**** DATA PROVIDED ****

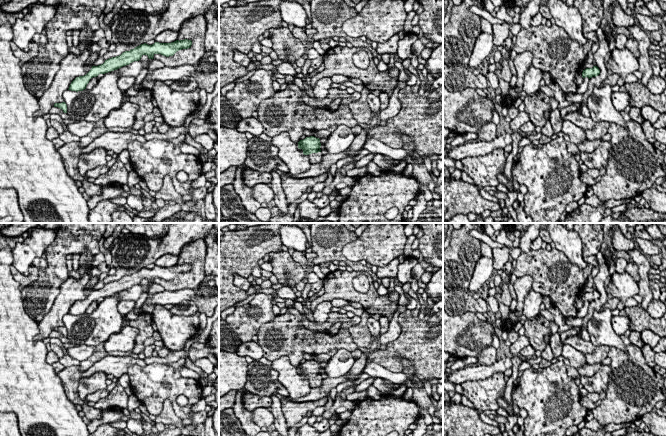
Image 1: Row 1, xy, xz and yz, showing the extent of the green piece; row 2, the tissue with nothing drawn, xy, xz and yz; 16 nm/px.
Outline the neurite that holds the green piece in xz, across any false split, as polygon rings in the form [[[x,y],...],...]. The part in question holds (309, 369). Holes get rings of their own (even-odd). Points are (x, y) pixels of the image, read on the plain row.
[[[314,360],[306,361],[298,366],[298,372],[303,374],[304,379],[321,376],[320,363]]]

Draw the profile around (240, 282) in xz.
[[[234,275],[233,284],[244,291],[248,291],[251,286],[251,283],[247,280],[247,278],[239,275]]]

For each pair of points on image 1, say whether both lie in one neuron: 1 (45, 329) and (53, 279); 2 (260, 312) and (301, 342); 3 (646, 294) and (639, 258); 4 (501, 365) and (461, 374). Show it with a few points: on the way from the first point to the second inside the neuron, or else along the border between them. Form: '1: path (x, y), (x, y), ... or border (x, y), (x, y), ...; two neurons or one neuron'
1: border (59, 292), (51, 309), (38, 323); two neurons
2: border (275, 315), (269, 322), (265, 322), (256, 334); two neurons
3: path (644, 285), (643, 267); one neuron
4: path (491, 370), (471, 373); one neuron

****

● **WHAT NEEDS TO BE DONE**: Word for word, return the material above; the pictures stay out.

● **ANSWER SECTION**:
Image 1: Row 1, xy, xz and yz, showing the extent of the green piece; row 2, the tissue with nothing drawn, xy, xz and yz; 16 nm/px.
Outline the neurite that holds the green piece in xz, across any false split, as polygon rings in the form [[[x,y],...],...]. The part in question holds (309, 369). Holes get rings of their own (even-odd). Points are (x, y) pixels of the image, read on the plain row.
[[[314,360],[306,361],[298,366],[298,372],[303,374],[304,379],[321,376],[320,363]]]

Draw the profile around (240, 282) in xz.
[[[234,275],[233,284],[244,291],[248,291],[251,286],[251,283],[247,280],[247,278],[239,275]]]

For each pair of points on image 1, say whether both lie in one neuron: 1 (45, 329) and (53, 279); 2 (260, 312) and (301, 342); 3 (646, 294) and (639, 258); 4 (501, 365) and (461, 374). Show it with a few points: on the way from the first point to the second inside the neuron, or else along the border between them. Form: '1: path (x, y), (x, y), ... or border (x, y), (x, y), ...; two neurons or one neuron'
1: border (59, 292), (51, 309), (38, 323); two neurons
2: border (275, 315), (269, 322), (265, 322), (256, 334); two neurons
3: path (644, 285), (643, 267); one neuron
4: path (491, 370), (471, 373); one neuron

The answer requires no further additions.